Johnson’s group, URGE, was among those that pushed Democratic lawmakers to oppose the Hyde Amendment and change the way they talked about pro-choice issues. URGE traveled to college campuses last year on an #AbortionPositive tour, encouraging students “to take action and proclaim abortion access as a public good.”
“We spent the last 20 years being apologists around abortion, because we thought somehow that was the right thing to do as a movement,” Johnson said. “I think for a long time our own movement bought into this idea that we shouldn’t talk about it very much or talk about it in a positive way.” She believes the party could motivate young voters more with even stronger statements on the issue. “The more that we de-stigmatize abortion and show how much abortion access matters, the more young people we attract to our work,” she said. “I think any attempt to go bolder in our support of progressive values only aids the party.”
Hanson Long said that the divide in the Democratic Party over abortion is “contrived,” and she may be right.
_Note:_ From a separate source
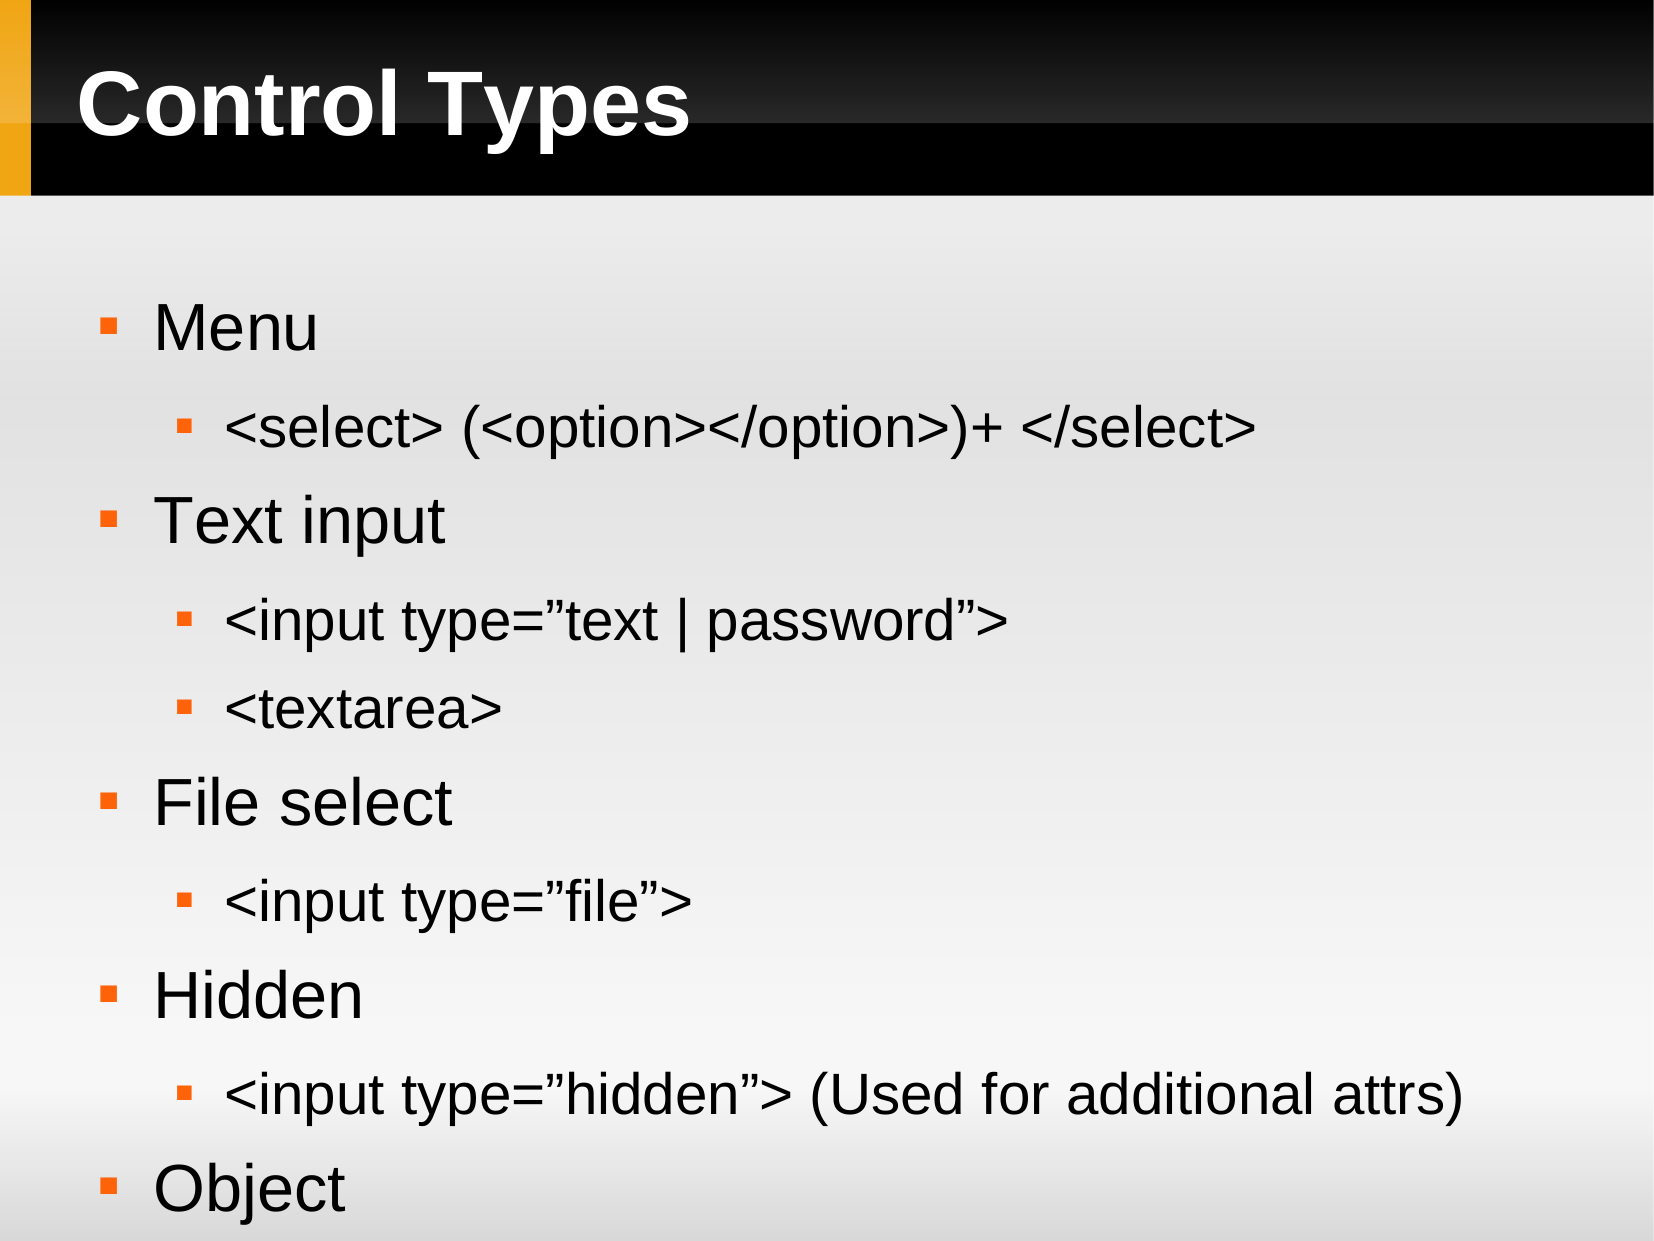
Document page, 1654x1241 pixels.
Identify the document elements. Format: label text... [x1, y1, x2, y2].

Many Democratic politicians who are personally pro-life—like Senator Tim Kaine, Clinton’s running mate last year—support a woman’s right to choose, and party leaders like Schumer and Pelosi are hardly advocating for candidates who support laws restricting abortion.
But Mello’s case does suggest that national pro-choice groups can be overzealous in policing progressive politicians. “I would have appreciated it if NARAL had taken the time to talk to some of us on the ground,” Megan Hunt, a reproductive-rights activist in Omaha, told The Nation. Nebraska Democratic Party chair Jane Kleeb told the magazine, “It was Heath’s credibility with pro-life legislators that enabled him to take mandatory ultrasounds off the table and substitute a bill that stated that women had a choice to have one and to see the image.”
No one on the left is suggesting that pro-choice groups let up on the substance. But perhaps the lesson from Nebraska is that what makes sense for the party in a national election doesn’t make much sense in the intervening elections, where Democrats will have to be more flexible if they’re ever going to claw their way back to power.